Trilok Gurtu percussioni

Le tradizioni musicali di Oriente e Occidente si incontrano nelle improvvisazioni di Trilok Gurtu, il maestro di percussioni originario di Bombay e conteso negli ultimi quattro decenni dalla crema del jazz internazionale. Alunno della band di Don Cherry dal 1976 al 1978, è stato al fianco di Jan Garbarek, Bill Evans, Nana Vasconcelos e Joe Zawinul, oltre che di primari chitarristi jazz e rock, da Pat Metheny a Vernon Reid, da Larry Coryell a David Gilmour. Proprio due chitarristi sono stati cruciali per la sua ascesa alla ribalta mondiale: Ralph Towner, che lo volle negli Oregon dal 1984 al 1988, e John McLaughlin, che lo ha reclutato in successive edizioni della Mahavishnu Orchestra e con il quale il sodalizio dura da più di vent’anni.

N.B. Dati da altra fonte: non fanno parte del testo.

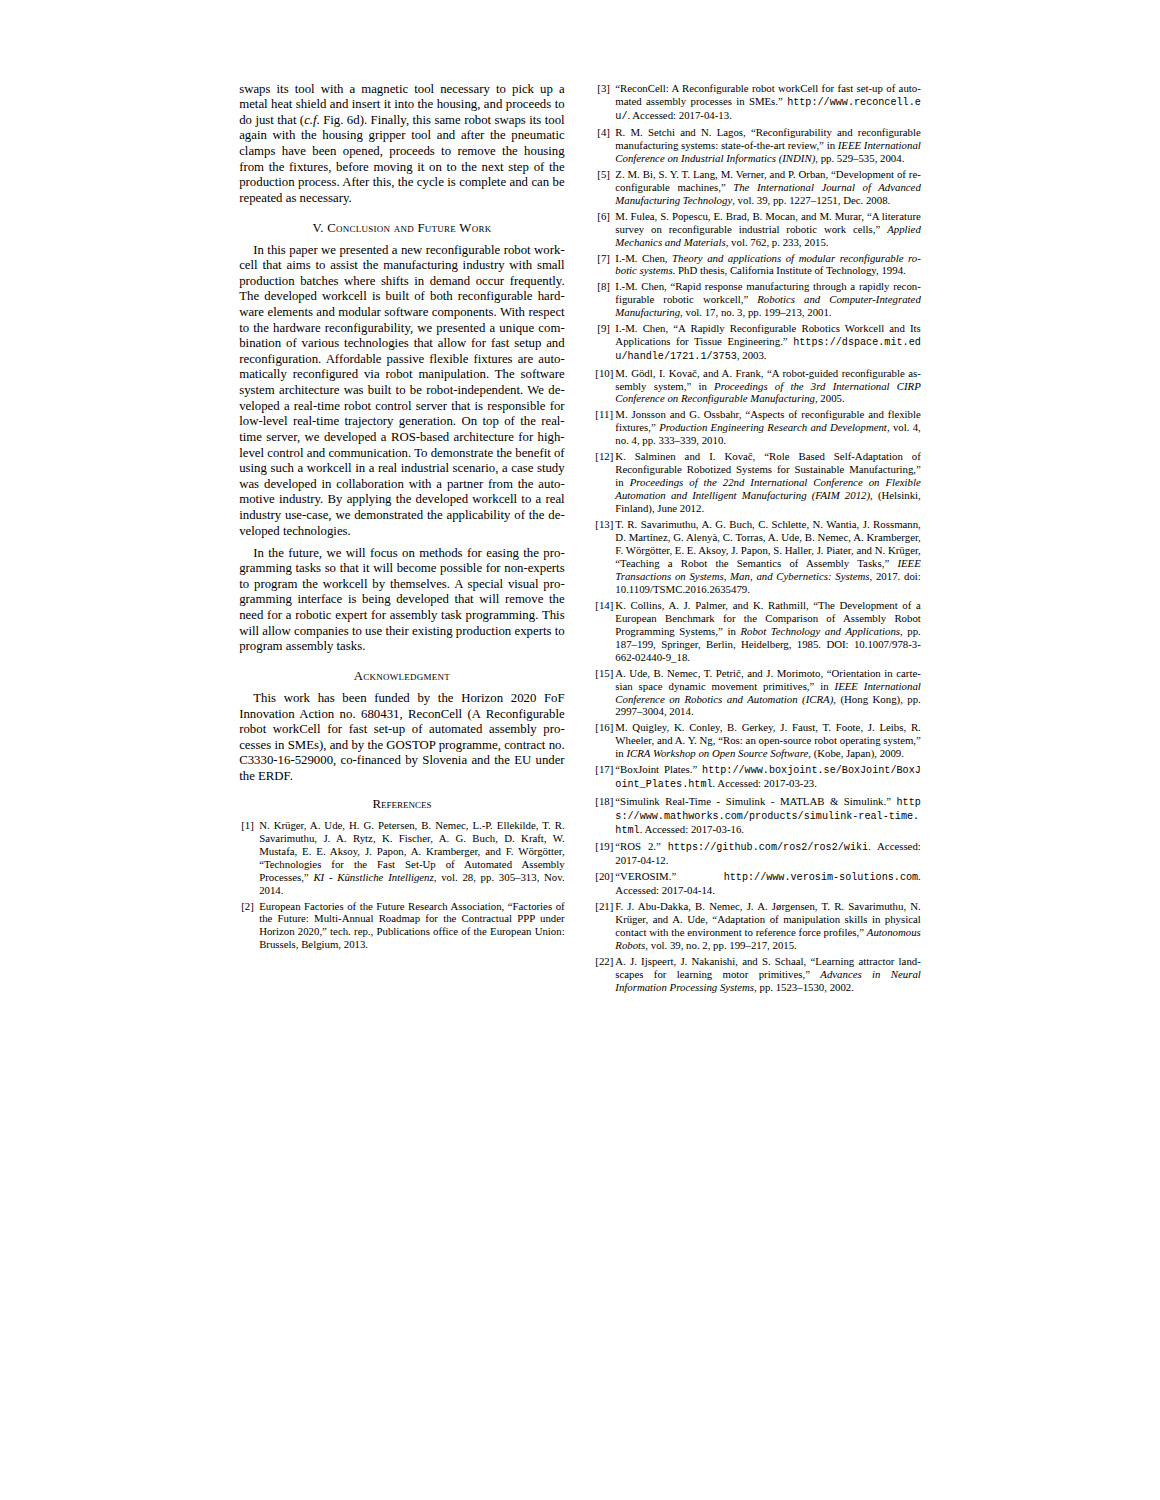swaps its tool with a magnetic tool necessary to pick up a metal heat shield and insert it into the housing, and proceeds to do just that (c.f. Fig. 6d). Finally, this same robot swaps its tool again with the housing gripper tool and after the pneumatic clamps have been opened, proceeds to remove the housing from the fixtures, before moving it on to the next step of the production process. After this, the cycle is complete and can be repeated as necessary.
V. Conclusion and Future Work
In this paper we presented a new reconfigurable robot workcell that aims to assist the manufacturing industry with small production batches where shifts in demand occur frequently. The developed workcell is built of both reconfigurable hardware elements and modular software components. With respect to the hardware reconfigurability, we presented a unique combination of various technologies that allow for fast setup and reconfiguration. Affordable passive flexible fixtures are automatically reconfigured via robot manipulation. The software system architecture was built to be robot-independent. We developed a real-time robot control server that is responsible for low-level real-time trajectory generation. On top of the real-time server, we developed a ROS-based architecture for high-level control and communication. To demonstrate the benefit of using such a workcell in a real industrial scenario, a case study was developed in collaboration with a partner from the automotive industry. By applying the developed workcell to a real industry use-case, we demonstrated the applicability of the developed technologies.
In the future, we will focus on methods for easing the programming tasks so that it will become possible for non-experts to program the workcell by themselves. A special visual programming interface is being developed that will remove the need for a robotic expert for assembly task programming. This will allow companies to use their existing production experts to program assembly tasks.
Acknowledgment
This work has been funded by the Horizon 2020 FoF Innovation Action no. 680431, ReconCell (A Reconfigurable robot workCell for fast set-up of automated assembly processes in SMEs), and by the GOSTOP programme, contract no. C3330-16-529000, co-financed by Slovenia and the EU under the ERDF.
References
N. Krüger, A. Ude, H. G. Petersen, B. Nemec, L.-P. Ellekilde, T. R. Savarimuthu, J. A. Rytz, K. Fischer, A. G. Buch, D. Kraft, W. Mustafa, E. E. Aksoy, J. Papon, A. Kramberger, and F. Wörgötter, “Technologies for the Fast Set-Up of Automated Assembly Processes,” KI - Künstliche Intelligenz, vol. 28, pp. 305–313, Nov. 2014.
European Factories of the Future Research Association, “Factories of the Future: Multi-Annual Roadmap for the Contractual PPP under Horizon 2020,” tech. rep., Publications office of the European Union: Brussels, Belgium, 2013.
“ReconCell: A Reconfigurable robot workCell for fast set-up of automated assembly processes in SMEs.” http://www.reconcell.eu/. Accessed: 2017-04-13.
R. M. Setchi and N. Lagos, “Reconfigurability and reconfigurable manufacturing systems: state-of-the-art review,” in IEEE International Conference on Industrial Informatics (INDIN), pp. 529–535, 2004.
Z. M. Bi, S. Y. T. Lang, M. Verner, and P. Orban, “Development of reconfigurable machines,” The International Journal of Advanced Manufacturing Technology, vol. 39, pp. 1227–1251, Dec. 2008.
M. Fulea, S. Popescu, E. Brad, B. Mocan, and M. Murar, “A literature survey on reconfigurable industrial robotic work cells,” Applied Mechanics and Materials, vol. 762, p. 233, 2015.
I.-M. Chen, Theory and applications of modular reconfigurable robotic systems. PhD thesis, California Institute of Technology, 1994.
I.-M. Chen, “Rapid response manufacturing through a rapidly reconfigurable robotic workcell,” Robotics and Computer-Integrated Manufacturing, vol. 17, no. 3, pp. 199–213, 2001.
I.-M. Chen, “A Rapidly Reconfigurable Robotics Workcell and Its Applications for Tissue Engineering.” https://dspace.mit.edu/handle/1721.1/3753, 2003.
M. Gödl, I. Kovač, and A. Frank, “A robot-guided reconfigurable assembly system,” in Proceedings of the 3rd International CIRP Conference on Reconfigurable Manufacturing, 2005.
M. Jonsson and G. Ossbahr, “Aspects of reconfigurable and flexible fixtures,” Production Engineering Research and Development, vol. 4, no. 4, pp. 333–339, 2010.
K. Salminen and I. Kovač, “Role Based Self-Adaptation of Reconfigurable Robotized Systems for Sustainable Manufacturing,” in Proceedings of the 22nd International Conference on Flexible Automation and Intelligent Manufacturing (FAIM 2012), (Helsinki, Finland), June 2012.
T. R. Savarimuthu, A. G. Buch, C. Schlette, N. Wantia, J. Rossmann, D. Martínez, G. Alenyà, C. Torras, A. Ude, B. Nemec, A. Kramberger, F. Wörgötter, E. E. Aksoy, J. Papon, S. Haller, J. Piater, and N. Krüger, “Teaching a Robot the Semantics of Assembly Tasks,” IEEE Transactions on Systems, Man, and Cybernetics: Systems, 2017. doi: 10.1109/TSMC.2016.2635479.
K. Collins, A. J. Palmer, and K. Rathmill, “The Development of a European Benchmark for the Comparison of Assembly Robot Programming Systems,” in Robot Technology and Applications, pp. 187–199, Springer, Berlin, Heidelberg, 1985. DOI: 10.1007/978-3-662-02440-9_18.
A. Ude, B. Nemec, T. Petrič, and J. Morimoto, “Orientation in cartesian space dynamic movement primitives,” in IEEE International Conference on Robotics and Automation (ICRA), (Hong Kong), pp. 2997–3004, 2014.
M. Quigley, K. Conley, B. Gerkey, J. Faust, T. Foote, J. Leibs, R. Wheeler, and A. Y. Ng, “Ros: an open-source robot operating system,” in ICRA Workshop on Open Source Software, (Kobe, Japan), 2009.
“BoxJoint Plates.” http://www.boxjoint.se/BoxJoint/BoxJoint_Plates.html. Accessed: 2017-03-23.
“Simulink Real-Time - Simulink - MATLAB & Simulink.” https://www.mathworks.com/products/simulink-real-time.html. Accessed: 2017-03-16.
“ROS 2.” https://github.com/ros2/ros2/wiki. Accessed: 2017-04-12.
“VEROSIM.” http://www.verosim-solutions.com. Accessed: 2017-04-14.
F. J. Abu-Dakka, B. Nemec, J. A. Jørgensen, T. R. Savarimuthu, N. Krüger, and A. Ude, “Adaptation of manipulation skills in physical contact with the environment to reference force profiles,” Autonomous Robots, vol. 39, no. 2, pp. 199–217, 2015.
A. J. Ijspeert, J. Nakanishi, and S. Schaal, “Learning attractor landscapes for learning motor primitives,” Advances in Neural Information Processing Systems, pp. 1523–1530, 2002.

Eppure, all’epoca del suo esordio come leader in Usfret (1988) - un periodo in cui il termine “world music” non era ancora in voga - incontrò l’ostracismo della critica cosiddetta “purista”, secondo lui frustrata perché incapace di classificare la sua musica. “È proprio a causa di quella gente”, riflette Gurtu a proposito di chi lo biasimava per aver “deviato” da presunti canoni invalicabili, “che la musica pura ristagna”. Il musicista indiano non accetta di essere definito “pandit”, “maharaja” o “ustad”: “non sono né classicalMassical”, dice a proposito del titolo del suo recente album, concepito come “musica classica diretta alle masse”. Vuole soprattutto suonare la musica che gli piace, e non darle per forza un nome. “Nemmeno jazz, perché è qualcosa di americano, e io non sono americano: improvviso musica che viene dall’India e dall’Africa”.

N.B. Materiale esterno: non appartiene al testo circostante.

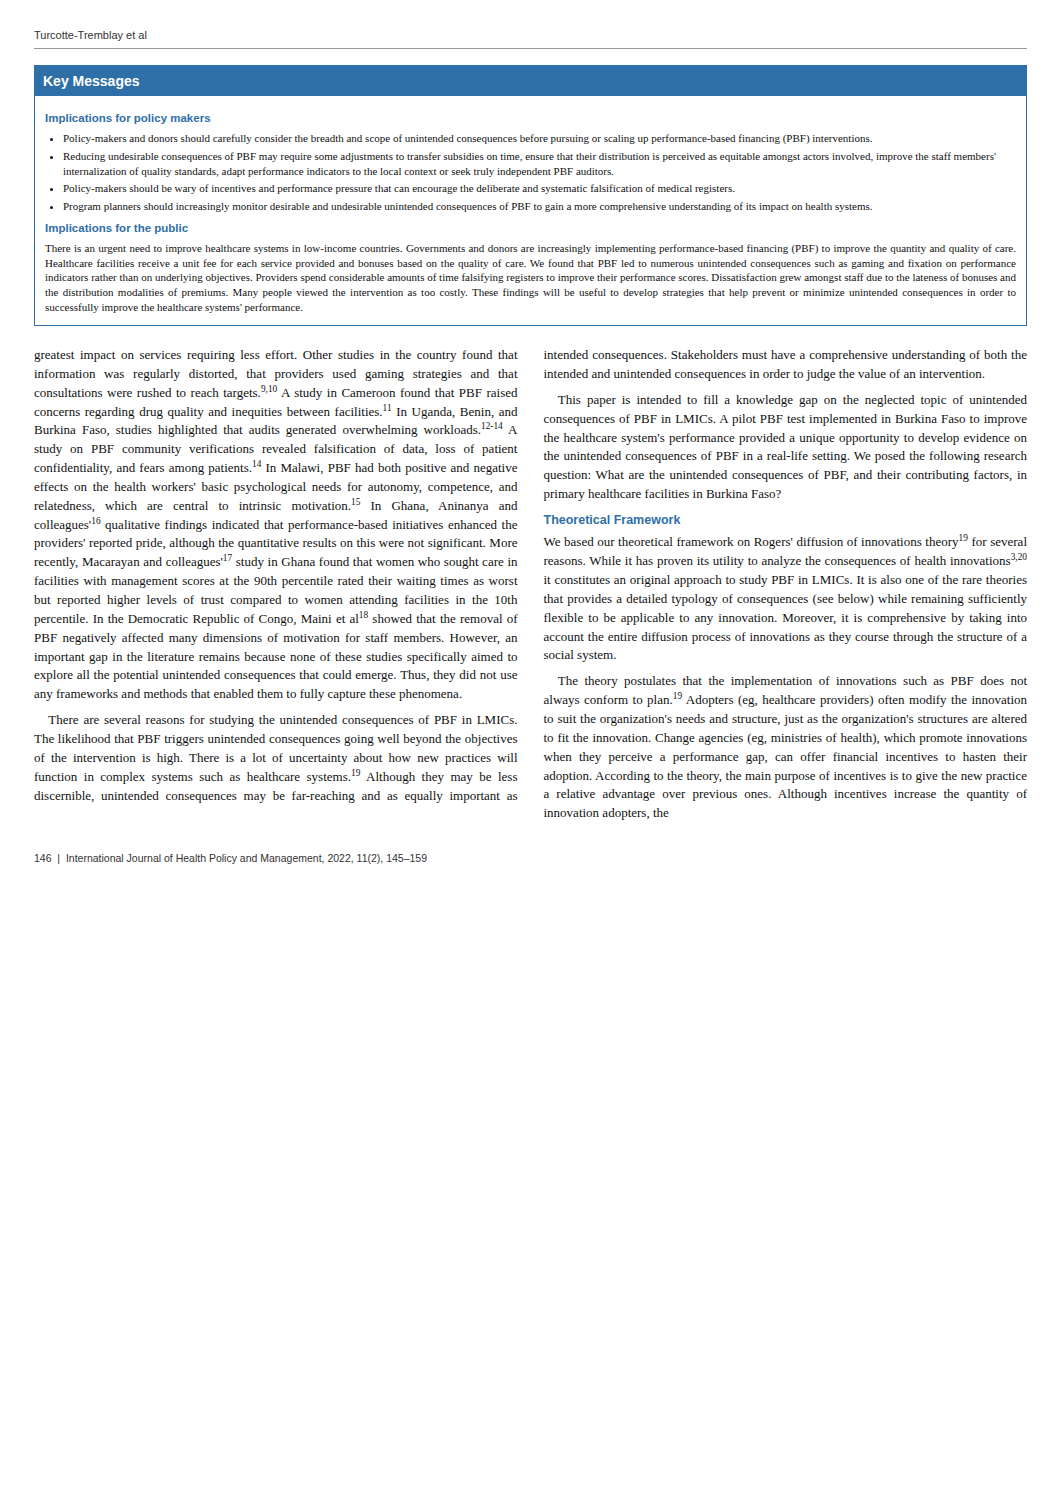Turcotte-Tremblay et al
Key Messages
Implications for policy makers
Policy-makers and donors should carefully consider the breadth and scope of unintended consequences before pursuing or scaling up performance-based financing (PBF) interventions.
Reducing undesirable consequences of PBF may require some adjustments to transfer subsidies on time, ensure that their distribution is perceived as equitable amongst actors involved, improve the staff members' internalization of quality standards, adapt performance indicators to the local context or seek truly independent PBF auditors.
Policy-makers should be wary of incentives and performance pressure that can encourage the deliberate and systematic falsification of medical registers.
Program planners should increasingly monitor desirable and undesirable unintended consequences of PBF to gain a more comprehensive understanding of its impact on health systems.
Implications for the public
There is an urgent need to improve healthcare systems in low-income countries. Governments and donors are increasingly implementing performance-based financing (PBF) to improve the quantity and quality of care. Healthcare facilities receive a unit fee for each service provided and bonuses based on the quality of care. We found that PBF led to numerous unintended consequences such as gaming and fixation on performance indicators rather than on underlying objectives. Providers spend considerable amounts of time falsifying registers to improve their performance scores. Dissatisfaction grew amongst staff due to the lateness of bonuses and the distribution modalities of premiums. Many people viewed the intervention as too costly. These findings will be useful to develop strategies that help prevent or minimize unintended consequences in order to successfully improve the healthcare systems' performance.
greatest impact on services requiring less effort. Other studies in the country found that information was regularly distorted, that providers used gaming strategies and that consultations were rushed to reach targets.9,10 A study in Cameroon found that PBF raised concerns regarding drug quality and inequities between facilities.11 In Uganda, Benin, and Burkina Faso, studies highlighted that audits generated overwhelming workloads.12-14 A study on PBF community verifications revealed falsification of data, loss of patient confidentiality, and fears among patients.14 In Malawi, PBF had both positive and negative effects on the health workers' basic psychological needs for autonomy, competence, and relatedness, which are central to intrinsic motivation.15 In Ghana, Aninanya and colleagues'16 qualitative findings indicated that performance-based initiatives enhanced the providers' reported pride, although the quantitative results on this were not significant. More recently, Macarayan and colleagues'17 study in Ghana found that women who sought care in facilities with management scores at the 90th percentile rated their waiting times as worst but reported higher levels of trust compared to women attending facilities in the 10th percentile. In the Democratic Republic of Congo, Maini et al18 showed that the removal of PBF negatively affected many dimensions of motivation for staff members. However, an important gap in the literature remains because none of these studies specifically aimed to explore all the potential unintended consequences that could emerge. Thus, they did not use any frameworks and methods that enabled them to fully capture these phenomena.
There are several reasons for studying the unintended consequences of PBF in LMICs. The likelihood that PBF triggers unintended consequences going well beyond the objectives of the intervention is high. There is a lot of uncertainty about how new practices will function in complex systems such as healthcare systems.19 Although they may be less discernible, unintended consequences may be far-reaching and as equally important as intended consequences. Stakeholders must have a comprehensive understanding of both the intended and unintended consequences in order to judge the value of an intervention.
This paper is intended to fill a knowledge gap on the neglected topic of unintended consequences of PBF in LMICs. A pilot PBF test implemented in Burkina Faso to improve the healthcare system's performance provided a unique opportunity to develop evidence on the unintended consequences of PBF in a real-life setting. We posed the following research question: What are the unintended consequences of PBF, and their contributing factors, in primary healthcare facilities in Burkina Faso?
Theoretical Framework
We based our theoretical framework on Rogers' diffusion of innovations theory19 for several reasons. While it has proven its utility to analyze the consequences of health innovations3,20 it constitutes an original approach to study PBF in LMICs. It is also one of the rare theories that provides a detailed typology of consequences (see below) while remaining sufficiently flexible to be applicable to any innovation. Moreover, it is comprehensive by taking into account the entire diffusion process of innovations as they course through the structure of a social system.
The theory postulates that the implementation of innovations such as PBF does not always conform to plan.19 Adopters (eg, healthcare providers) often modify the innovation to suit the organization's needs and structure, just as the organization's structures are altered to fit the innovation. Change agencies (eg, ministries of health), which promote innovations when they perceive a performance gap, can offer financial incentives to hasten their adoption. According to the theory, the main purpose of incentives is to give the new practice a relative advantage over previous ones. Although incentives increase the quantity of innovation adopters, the
146 | International Journal of Health Policy and Management, 2022, 11(2), 145–159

E soprattutto nasce dal suo irrefrenabile individualismo, a proposito del quale era stato ammonito fin da piccolo. “Avrai dei problemi col tuo atteggiamento, ma non fissarti su nulla in cui non credi veramente”, gli diceva la madre Shobha Gurtu, una delle cantanti più famose dell’India da cui fu iniziato alle tabla; suo nonno era invece un rinomato suonatore di sitar. Gurtu vanta forti legami con l’Italia, dove incominciò la sua avventura musicale negli anni Settanta, prima di stabilirsi in Germania. Allora prese parte al progetto degli Aktuala, un gruppo italiano che coniugava in una complessa ricerca ritmica sonorità africane e orientali. Più di recente è comparso a fianco di cantautori come Marina Rei e Ivano Fossati, e nel 2007 ha realizzato Arkeology, insieme con i bolognesi dell’Arkè String Quartet. È un lavoro che culmina nell’estesa "Taranta Suite", riuscitissimo mix tra le tabla e le contagiose danze salentine.
Gurtu ha lavorato con molti musicisti e cantanti africani, da Angelique Kidjo a Salif Keita a Oumou Sangare. “Merito di Don Cherry”, riconosce, “che di Africa ne capiva più di Miles Davis. La musica indiana e quella africana condividono una semplicità dietro cui si nasconde, in realtà, una complessità quasi scientifica”. Per lui la dialettica tra semplicità e difficoltà è differente da come appare in superficie. “Ho studiato con un grande maestro, a cui dicevo che, anche quando suonava tessiture complicate, erano sempre gradevoli da ascoltare. E lui mi rispondeva: Le cose difficili devono essere semplici, e quelle semplici difficili”.